Your goal: Please answer from the painting-conservation abstract below: where were the crystalline zinc soaps found in this case?

Document passage:
———
Conservation Issues and Possible Implications for Treatment
  • Laura E. RavenEmail author
  • Madeleine Bisschoff
  • Margje Leeuwestein
  • Muriel Geldof
  • Joen J. Hermans
  • Maartje Stols-Witlox
  • Katrien Keune
Chapter
Part of the Cultural Heritage Science book series (CUHESC)

Abstract

The privately owned oil painting Composition with Color Planes 4 (1917) by Piet Mondrian (1872–1944) has been the subject of ongoing investigation since 2011. The painting consists of color planes in a field of differing whites. Some~of these white areas suffer from delamination issues, in combination with flaking. Previous research demonstrated a link between the presence of zinc oxide and the delamination phenomena. More recently, the formation of zinc soaps was found to play a role. In this study, cross sections from both delaminating and relatively intact white areas were investigated with light microscopy, SEM-EDX, and ATR-FTIR imaging to obtain more information about the stratigraphy and condition of the paint layers. Two stages in metal soap formation were identified in the delaminating areas. The first stage consists of noncrystalline zinc soaps or zinc ions bound to carboxylate functional groups in the polymerized oil network. Crystalline zinc soaps, which represent the second, final stage of metal soap formation, are generally linked to the development of zinc soap related deterioration phenomena. In this case, they were found at the interface between the delaminating paint layers. Possible implications for treatment and factors that might trigger further delamination will be discussed.
———
Supplied information:
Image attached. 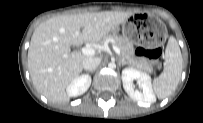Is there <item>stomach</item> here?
I'll return each instance as SVG.
<instances>
[{"instance_id":"1","label":"stomach","mask_w":203,"mask_h":123,"mask_svg":"<svg viewBox=\"0 0 203 123\" xmlns=\"http://www.w3.org/2000/svg\"><path fill=\"white\" fill-rule=\"evenodd\" d=\"M117 28L113 31H116ZM124 38L131 43L145 45L146 47L156 48L163 45L167 39V30L161 20L154 16L126 21L122 24Z\"/></svg>"}]
</instances>
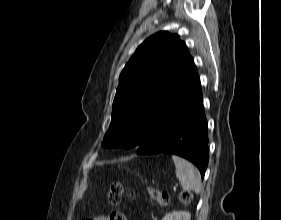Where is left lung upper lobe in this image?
I'll use <instances>...</instances> for the list:
<instances>
[{
    "label": "left lung upper lobe",
    "mask_w": 281,
    "mask_h": 220,
    "mask_svg": "<svg viewBox=\"0 0 281 220\" xmlns=\"http://www.w3.org/2000/svg\"><path fill=\"white\" fill-rule=\"evenodd\" d=\"M196 72L178 35L162 31L146 39L120 74L111 124L102 144L128 148L149 142Z\"/></svg>",
    "instance_id": "1"
}]
</instances>
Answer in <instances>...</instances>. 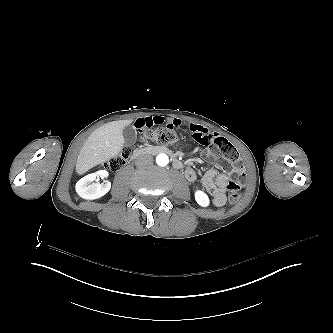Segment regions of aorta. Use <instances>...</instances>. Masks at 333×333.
<instances>
[{
  "label": "aorta",
  "instance_id": "obj_1",
  "mask_svg": "<svg viewBox=\"0 0 333 333\" xmlns=\"http://www.w3.org/2000/svg\"><path fill=\"white\" fill-rule=\"evenodd\" d=\"M156 162L159 166H166L168 163H169V158L166 154H159L157 157H156Z\"/></svg>",
  "mask_w": 333,
  "mask_h": 333
}]
</instances>
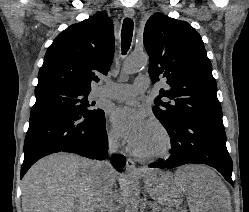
———
Expected output: At the interface between the delaminating paint layers.